James Kotei
- Kotei with Simba in 2016

Personal information
- Full name: James Agyekum Kotei
- Date of birth: 10 August 1993 (age 32)
- Place of birth: Accra, Ghana
- Height: 1.80 m (5 ft 11 in)
- Position(s): Defensive midfielder

Youth career
- 2002–2007: Corner Babies
- 2007–2009: Golden Foot Academy

Senior career*
- Years: Team / Apps / (Gls)
- 2010–2014: Liberty Professionals / 65 / (3)
- 2014–2015: → BA Stars (loan) / 25 / (1)
- 2015–2016: Al-Orouba / 8 / (0)
- 2016–2019: Simba / 75 / (1)
- 2019: Kaizer Chiefs / 0 / (0)
- 2020: Slavia Mozyr / 0 / (0)
- 2021–2022: Sohar
- 2022–2024: Mtibwa Sugar
- 2024: Ittihad Shorta
- 2024: Calicut

= James Kotei =

Ghanaian footballer (born 1993)

James Agyekum Kotei (born 10 August 1993) is a Ghanaian professional footballer who plays as a defensive midfielder.

==Career==

===Early career===
Born and raised in Accra, Ghana. Kotei began his footballing career with Kumasi-based Corner Babies F.C. in 2002 when he was 9 years old.

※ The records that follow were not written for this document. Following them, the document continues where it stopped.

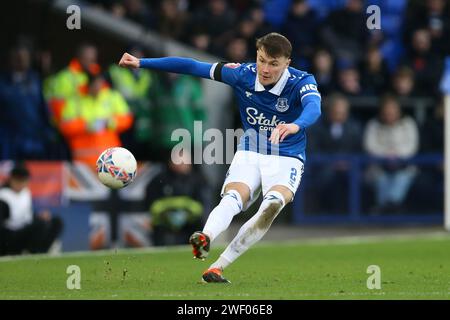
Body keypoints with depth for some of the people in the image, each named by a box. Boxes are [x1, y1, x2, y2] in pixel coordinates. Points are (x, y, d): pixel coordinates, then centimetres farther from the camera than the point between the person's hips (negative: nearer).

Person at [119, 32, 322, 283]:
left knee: (274, 203, -32)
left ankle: (218, 267, -32)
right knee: (233, 198, -29)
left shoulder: (302, 81, -16)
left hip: (287, 158, -2)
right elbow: (193, 67, -2)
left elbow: (314, 107, -39)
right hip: (249, 153, 2)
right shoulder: (243, 74, -8)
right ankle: (205, 239, -58)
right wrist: (142, 63, -2)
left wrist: (295, 125, -63)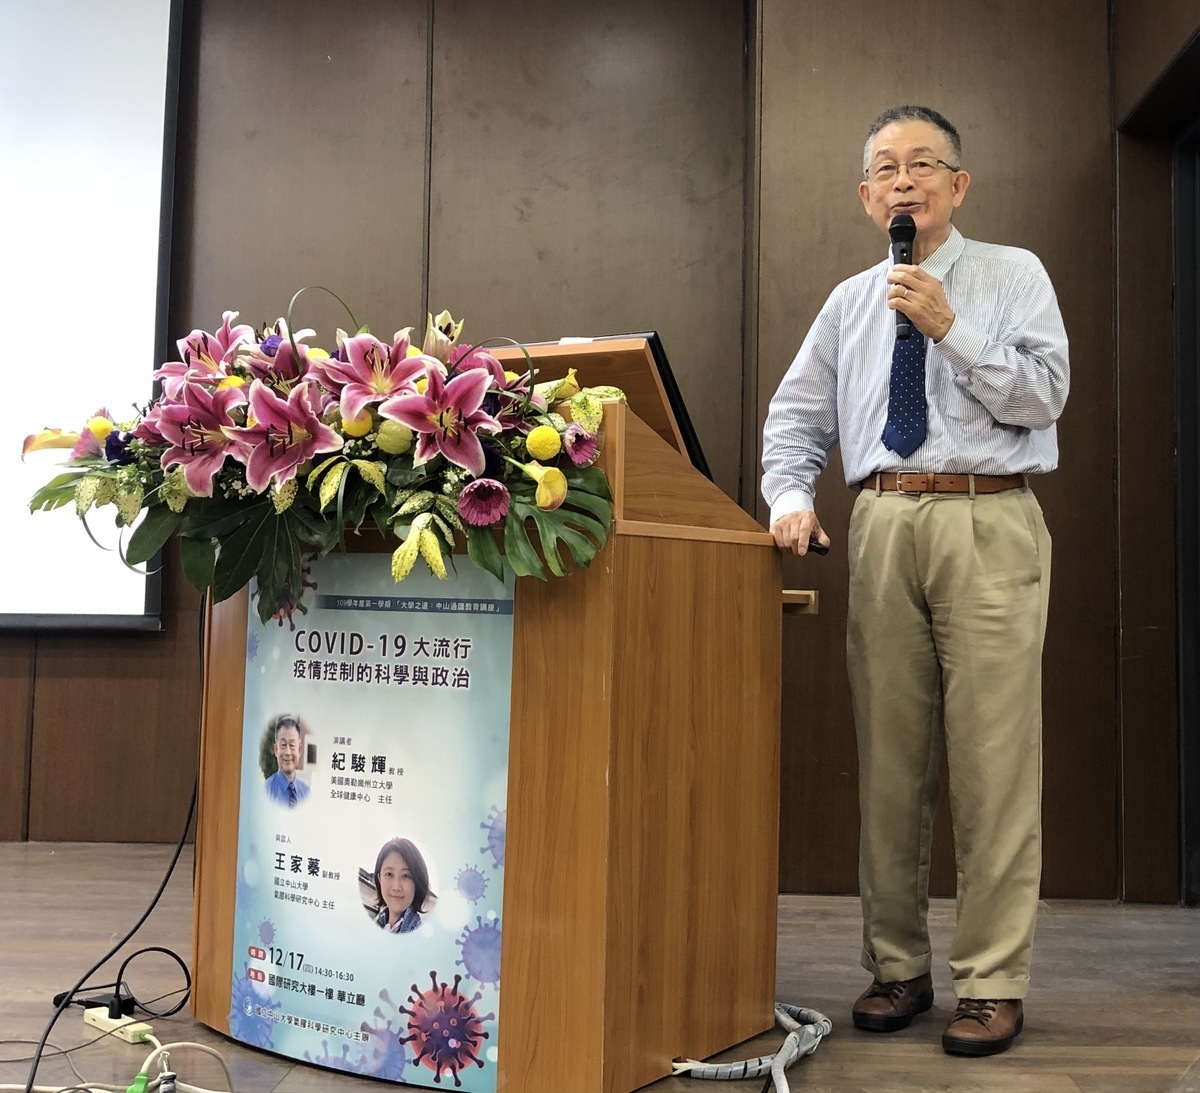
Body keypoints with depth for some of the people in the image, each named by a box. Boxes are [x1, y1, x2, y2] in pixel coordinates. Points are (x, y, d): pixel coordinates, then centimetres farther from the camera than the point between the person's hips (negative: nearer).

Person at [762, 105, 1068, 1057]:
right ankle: (897, 968, 18)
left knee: (993, 762, -4)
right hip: (882, 525, 4)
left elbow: (1045, 392, -4)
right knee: (889, 762, 6)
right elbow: (796, 416, 16)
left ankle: (993, 984, 7)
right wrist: (791, 497, -1)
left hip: (989, 525, -3)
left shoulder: (1014, 275, 9)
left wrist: (951, 327, -12)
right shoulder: (849, 301, 19)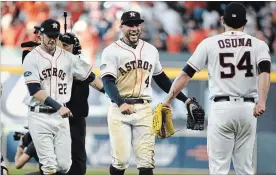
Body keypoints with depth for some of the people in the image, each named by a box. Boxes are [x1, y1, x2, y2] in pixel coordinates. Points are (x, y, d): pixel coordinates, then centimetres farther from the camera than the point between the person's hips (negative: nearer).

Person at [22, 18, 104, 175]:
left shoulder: (68, 57, 8)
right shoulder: (32, 58, -6)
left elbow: (89, 76, 12)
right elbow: (35, 90, -15)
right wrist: (58, 106, -24)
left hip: (61, 116, 4)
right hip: (40, 117, -4)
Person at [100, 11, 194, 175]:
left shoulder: (151, 50, 12)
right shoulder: (111, 51, -3)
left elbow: (161, 78, 24)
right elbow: (108, 82, -14)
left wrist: (184, 99, 21)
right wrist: (121, 104, -30)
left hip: (144, 110, 3)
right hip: (119, 110, -3)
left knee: (146, 161, -3)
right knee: (121, 159, -9)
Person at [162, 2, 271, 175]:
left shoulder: (209, 43, 4)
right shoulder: (258, 44, 5)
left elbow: (186, 74, 1)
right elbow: (264, 72, -13)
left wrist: (168, 100, 7)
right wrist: (261, 102, -25)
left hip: (221, 108, -1)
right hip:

In 2007, he moved to Golden Foot Academy where he played as an academy player for the renowned Accra-based football academy until 2009.

===Ghana===
Kotei began his professional footballing career in 2010 with Dansoman-based club, Liberty Professionals F.C.

===Oman===
He first left Ghana in 2015, joining Oman Professional League club Al-Oruba SC. He made his debut for the club on 8 September 2015 in a 1–1 draw against Muscat Club in the 2015–16 Oman Professional League Cup. He made his league debut on 13 September 2015 in a 3–1 win over newly promoted side, Salalah SC. He also made his debut in the Sultan Qaboos Cup on 30 December 2015 in a 2–1 win over fierce rivals, Sur SC. He finished with 8 appearances in the 2015–16 Oman Professional League.

===Tanzania===
In December 2016, he moved out to Tanzania where on 13 December he signed a one-year contract with Tanzanian giants, Simba S.C. He made his Tanzanian Premier League debut on 18 December 2016 in a 2–0 win over Ndanda F.C. He made his CAF Confederation Cup debut on 11 February 2018 against Nationale De Djibouti He was adjudged the most valuable player in his side's 5–4 penalty win over rivals Young Africans S.C. in the Semi-finals of the Mapinduzi Cup of Tanzania on 10 January.

===Kaizer Chiefs===
In June 2019, Kotei signed for South African Premier Division side Kaizer Chiefs on a three-year contract. He was released by the club in January 2020, having failed to make an appearance for the club.

===Slavia Mozyr===
He signed for Belarusian club Slavia Mozyr in January 2020, before his contract was terminated in June 2020.

==Style of play==
Kotei plays as a defensive midfielder.